SOURCE EXTRACT |
-=-=-

# DWAL - what is needed help please



## leedavis (Sep 17, 2009)

Hi guys,

Just really started looking at this to get an idea how it works and i have just a few questions about the setups etc. I have read the sticky at the top and understand most of this....... i think. 

If i went in to this kinda fortay, i have a room just for reptiles its escape proof and also can be locked and a sign yadiyada on both doors and enclosures... But whats the deal with having a second door? is this a must for an escape route if anything escapes? Also you need handling experiance ( sure would be advisable a guess :lol2: ) sure but how do you get this if you need a licence to have them? I presume there must be a course which i could attend or, meet up with someone thats has one and work with them for a bit? 

Thanks in advance


----------



## terciopelo_dave (Jun 1, 2007)

In an effort to stop this descending into a fight I'll be as polite as possible.
If you're serious about DWA species, you need YEARS more experience. Your profile says you keep leopard geckos, rainbow crabs, dogs, and a toad.
Not really suitable experience for hots of any kind.
More experience for now, that's all you need to know.
If on the other hand you posted to get a reaction, thank you and goodnight. I'll not rise to the bait.


----------



## squirl (Jan 1, 2009)

I dont have a dwa so cant answer all of your question, but i was asking similar questions a year ago. There are no courses available for handling dwa animals as such but its recomended to try and get some1 who does keep them to give you mentoring, but im in Hull so not too far away from you and when i asked there was no1 in the north east to give mentoring. Im now working with a small selection of dwa in a shop to get the experience but trust me, its not like keeping Boids and Colubrids at all.


----------



## paulrimmer69 (Oct 26, 2008)

the second door is used to create a sort of 'airlock' in between the outer door and the vivs and is just an added safety feature, some councils may ask for it some dont, as for handling experience in my opinion its a necessity, iv not been keeping dwa long but i personally wouldnt have got into it if i hadnt found someone willing to let me go and watch and help out with their collection, there are a couple of people who occasionally do courses but neither of them are anywhere near leeds so depends how far you are willing to travel really, if i were you id try and find someone close to you who mite let you go and see their collection and go from there


----------



## terciopelo_dave (Jun 1, 2007)

The second door simply provides another set of locks between the animals and the public. For your own safety it is also advisable to have glass in it so you can see the vivs and check for escapees without entering the room. I believe some councils stipulate this.


----------



## leedavis (Sep 17, 2009)

terciopelo_dave said:


> In an effort to stop this descending into a fight I'll be as polite as possible.

-=-=-

RECORDED INFORMATION |

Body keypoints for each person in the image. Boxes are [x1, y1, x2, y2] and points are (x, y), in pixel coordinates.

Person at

-=-=-

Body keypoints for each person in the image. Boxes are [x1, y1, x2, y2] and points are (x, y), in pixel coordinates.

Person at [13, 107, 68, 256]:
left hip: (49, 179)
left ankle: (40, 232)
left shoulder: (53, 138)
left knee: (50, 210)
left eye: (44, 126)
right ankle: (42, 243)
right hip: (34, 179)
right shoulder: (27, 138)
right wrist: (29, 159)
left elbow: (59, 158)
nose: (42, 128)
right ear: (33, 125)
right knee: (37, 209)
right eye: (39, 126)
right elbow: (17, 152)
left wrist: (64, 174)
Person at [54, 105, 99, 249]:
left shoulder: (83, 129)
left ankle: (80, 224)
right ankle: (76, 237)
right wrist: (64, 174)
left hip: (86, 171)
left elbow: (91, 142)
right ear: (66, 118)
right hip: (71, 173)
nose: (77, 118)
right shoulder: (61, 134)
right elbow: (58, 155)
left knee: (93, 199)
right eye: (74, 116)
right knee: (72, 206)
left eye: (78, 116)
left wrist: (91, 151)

-=-=-

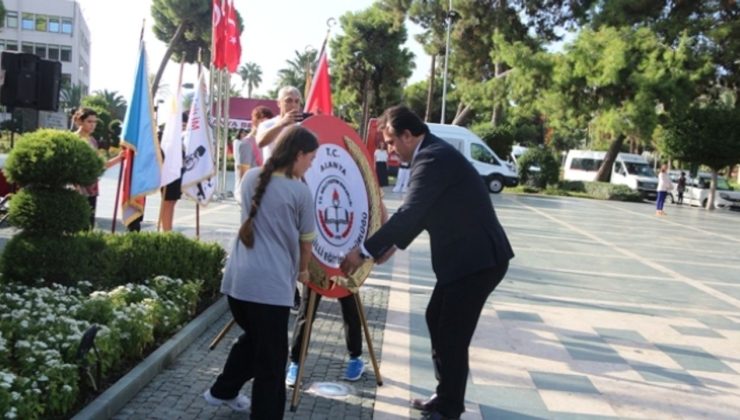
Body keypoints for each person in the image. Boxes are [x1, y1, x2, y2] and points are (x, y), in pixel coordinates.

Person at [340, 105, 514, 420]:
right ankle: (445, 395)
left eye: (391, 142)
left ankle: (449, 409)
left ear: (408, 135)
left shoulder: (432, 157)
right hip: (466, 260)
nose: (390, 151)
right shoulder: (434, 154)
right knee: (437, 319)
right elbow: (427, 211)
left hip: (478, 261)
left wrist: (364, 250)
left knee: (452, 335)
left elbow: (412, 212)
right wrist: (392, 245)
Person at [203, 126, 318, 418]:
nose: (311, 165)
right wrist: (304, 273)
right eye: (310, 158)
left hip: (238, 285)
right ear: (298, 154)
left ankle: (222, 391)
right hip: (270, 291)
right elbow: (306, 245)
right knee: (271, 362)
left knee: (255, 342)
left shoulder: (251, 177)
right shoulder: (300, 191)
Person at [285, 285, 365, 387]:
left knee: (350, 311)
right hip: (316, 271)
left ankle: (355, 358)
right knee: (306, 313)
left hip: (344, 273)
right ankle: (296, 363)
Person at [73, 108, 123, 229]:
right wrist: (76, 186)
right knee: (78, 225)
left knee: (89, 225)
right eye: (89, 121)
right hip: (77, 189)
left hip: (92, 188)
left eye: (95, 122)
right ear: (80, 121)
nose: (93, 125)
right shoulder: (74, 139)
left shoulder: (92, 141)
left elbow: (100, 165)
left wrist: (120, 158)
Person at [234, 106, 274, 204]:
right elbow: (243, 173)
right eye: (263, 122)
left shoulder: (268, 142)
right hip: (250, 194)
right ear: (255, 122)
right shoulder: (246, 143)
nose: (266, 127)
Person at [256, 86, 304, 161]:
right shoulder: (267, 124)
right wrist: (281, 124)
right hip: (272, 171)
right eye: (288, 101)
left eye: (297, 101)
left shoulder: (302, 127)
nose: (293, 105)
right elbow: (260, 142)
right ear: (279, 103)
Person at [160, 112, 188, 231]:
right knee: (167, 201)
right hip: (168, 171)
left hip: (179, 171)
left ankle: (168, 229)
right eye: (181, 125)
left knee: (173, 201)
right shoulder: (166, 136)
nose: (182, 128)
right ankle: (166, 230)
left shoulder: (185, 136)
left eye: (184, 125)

-=-=-

WHAT YOU ARE ASKED TO DO |
Answer the following from the forum thread about DWA, one answer per line, numbered to match.
1. Which city does squirl say they live in?
2. According to paulrimmer69, what does the second door create between the outer door and the vivs?
3. Why does terciopelo_dave advise putting glass in the second door?

ANSWER TO THIS EXERCISE |
1. Hull.
2. A sort of "airlock."
3. So you can see the vivs and check for escapees without entering the room.